A ação é conduzida por agentes da DPMA (Delegacia de Proteção ao Meio Ambiente) e cumpre 86 mandados de busca e apreensão em diversas cidades do estado do Rio de Janeiro e em um município de Minas Gerais. Até o momento, duas pessoas foram presas em flagrante.
Os mandados são cumpridos na capital, em Duque de Caxias, Magé, Belford Roxo, Mesquita, São João de Meriti, São Gonçalo, Paracambi, Seropédica, Resende e Paty do Alferes, além de São Lourenço, em Minas Gerais. A operação visa desmantelar uma estrutura investigada por promover o descarte irregular de resíduos sólidos em áreas clandestinas.
Durante as investigações, agentes descobriram um fluxo frequente de caminhões realizando despejos ilegais na região. Diligências mostraram acessos improvisados abertos para a entrada de veículos, impactando áreas de manguezal protegidas. Apesar da presença de um CTR (Centro de Tratamento de Resíduos), perícias indicaram que uma associação estaria recebendo materiais fora da área licenciada, incluindo lixo doméstico. Além deste local, outras três áreas próximas também foram identificadas como pontos de descarte irregular.
Segundo investigações, há indícios de ligação entre o grupo investigado e a facção criminosa CV (Comando Vermelho), sugerindo que essa organização criminosa teria facilitado as atividades de descarte e a cobrança para acesso às áreas utilizadas. O descarte clandestino é parte de um mercado ilícito que visa reduzir custos operacionais, com a destinação regular mais próxima localizada a 70 quilômetros da região, o que resulta em altos custos de transporte.
No esquema, o descarte irregular teria custo de R$ 25 por caminhão, em comparação aos R$ 654 necessários para o descarte em locais autorizados. Essa grande diferença de preços estimula a prática de despejos ilegais nas áreas clandestinas.
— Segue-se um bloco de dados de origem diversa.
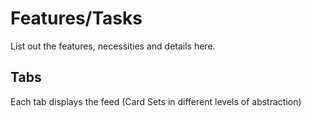 # Features/Tasks

List out the features, necessities and details here.

## Tabs

Each tab displays the feed (Card Sets in different levels of abstraction)

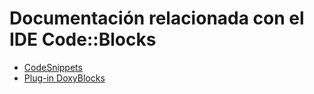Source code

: # Documentación relacionada con el IDE Code::Blocks #

  * [CodeSnippets](CodeSnippets.md)
  * [Plug-in DoxyBlocks](DoxyBlocksPlugin.md)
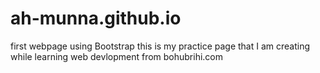 # ah-munna.github.io
first webpage using Bootstrap
this is my practice page that I am creating while learning web devlopment from bohubrihi.com
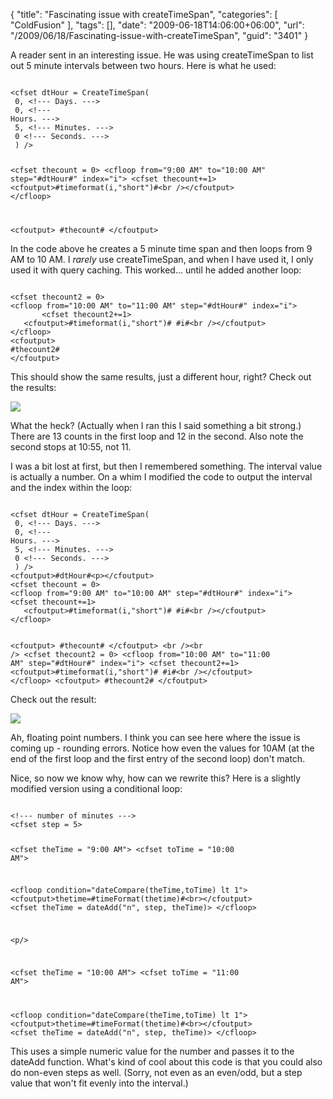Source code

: {
	"title": "Fascinating issue with createTimeSpan",
	"categories": [
		"ColdFusion"
	],
	"tags": [],
	"date": "2009-06-18T14:06:00+06:00",
	"url": "/2009/06/18/Fascinating-issue-with-createTimeSpan",
	"guid": "3401"
}

A reader sent in an interesting issue. He was using createTimeSpan to list out 5 minute intervals between two hours. Here is what he used:
<!--more-->
<code>
&lt;cfset dtHour = CreateTimeSpan(
 0, &lt;!--- Days. ---&gt;
 0, &lt;!---
Hours. ---&gt;
 5, &lt;!--- Minutes. ---&gt;
 0 &lt;!--- Seconds. ---&gt;
 ) /&gt;

&lt;cfset thecount = 0&gt;
&lt;cfloop from="9:00 AM" to="10:00 AM" step="#dtHour#" index="i"&gt;
&lt;cfset thecount+=1&gt;
   &lt;cfoutput&gt;#timeformat(i,"short")#&lt;br /&gt;&lt;/cfoutput&gt;
&lt;/cfloop&gt;

&lt;cfoutput&gt;
   #thecount#
&lt;/cfoutput&gt;
</code>

In the code above he creates a 5 minute time span and then loops from 9 AM to 10 AM. I <i>rarely</i> use createTimeSpan, and when I have used it, I only used it with query caching. This worked... until he added another loop:

<code>
&lt;cfset thecount2 = 0&gt;
&lt;cfloop from="10:00 AM" to="11:00 AM" step="#dtHour#" index="i"&gt;
       &lt;cfset thecount2+=1&gt;
   &lt;cfoutput&gt;#timeformat(i,"short")# #i#&lt;br /&gt;&lt;/cfoutput&gt;
&lt;/cfloop&gt;
&lt;cfoutput&gt;
#thecount2#
&lt;/cfoutput&gt;
</code>

This should show the same results, just a different hour, right? Check out the results:

<img src="https://static.raymondcamden.com/images//Picture 330.png">

What the heck? (Actually when I ran this I said something a bit strong.) There are 13 counts in the first loop and 12 in the second. Also note the second stops at 10:55, not 11. 

I was a bit lost at first, but then I remembered something. The interval value is actually a number. On a whim I modified the code to output the interval and the index within the loop:

<code>
&lt;cfset dtHour = CreateTimeSpan(
 0, &lt;!--- Days. ---&gt;
 0, &lt;!---
Hours. ---&gt;
 5, &lt;!--- Minutes. ---&gt;
 0 &lt;!--- Seconds. ---&gt;
 ) /&gt;
&lt;cfoutput&gt;#dtHour#&lt;p&gt;&lt;/cfoutput&gt;
&lt;cfset thecount = 0&gt;
&lt;cfloop from="9:00 AM" to="10:00 AM" step="#dtHour#" index="i"&gt;
&lt;cfset thecount+=1&gt;
   &lt;cfoutput&gt;#timeformat(i,"short")# #i#&lt;br /&gt;&lt;/cfoutput&gt;
&lt;/cfloop&gt;

&lt;cfoutput&gt;
   #thecount#
&lt;/cfoutput&gt;
&lt;br /&gt;&lt;br /&gt;
&lt;cfset thecount2 = 0&gt;
&lt;cfloop from="10:00 AM" to="11:00 AM" step="#dtHour#" index="i"&gt;
       &lt;cfset thecount2+=1&gt;
   &lt;cfoutput&gt;#timeformat(i,"short")# #i#&lt;br /&gt;&lt;/cfoutput&gt;
&lt;/cfloop&gt;
&lt;cfoutput&gt;
#thecount2#
&lt;/cfoutput&gt;
</code>

Check out the result:

<img src="https://static.raymondcamden.com/images/cfjedi//Picture 414.png">

Ah, floating point numbers. I think you can see here where the issue is coming up - rounding errors. Notice how even the values for 10AM (at the end of the first loop and the first entry of the second loop) don't match. 

Nice, so now we know why, how can we rewrite this? Here is a slightly modified version using a conditional loop:

<code>
&lt;!--- number of minutes ---&gt;
&lt;cfset step = 5&gt;

&lt;cfset theTime = "9:00 AM"&gt;
&lt;cfset toTime = "10:00 AM"&gt;

&lt;cfloop condition="dateCompare(theTime,toTime) lt 1"&gt;
	&lt;cfoutput&gt;thetime=#timeFormat(thetime)#&lt;br&gt;&lt;/cfoutput&gt;
	&lt;cfset theTime = dateAdd("n", step, theTime)&gt;
&lt;/cfloop&gt;

&lt;p/&gt;

&lt;cfset theTime = "10:00 AM"&gt;
&lt;cfset toTime = "11:00 AM"&gt;

&lt;cfloop condition="dateCompare(theTime,toTime) lt 1"&gt;
	&lt;cfoutput&gt;thetime=#timeFormat(thetime)#&lt;br&gt;&lt;/cfoutput&gt;
	&lt;cfset theTime = dateAdd("n", step, theTime)&gt;
&lt;/cfloop&gt;
</code>

This uses a simple numeric value for the number and passes it to the dateAdd function. What's kind of cool about this code is that you could also do non-even steps as well. (Sorry, not even as an even/odd, but a step value that won't fit evenly into the interval.)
A operação foi planejada com monitoramento territorial, levantamentos técnicos ambientais e vigilância velada, permitindo aos policiais mapear a expansão das áreas de despejo. A intenção é reunir provas, identificar todos os envolvidos e desarticular a estrutura responsável pela expansão dos lixões clandestinos em Jardim Gramacho, além de avaliar possíveis impactos ambientais e à saúde pública.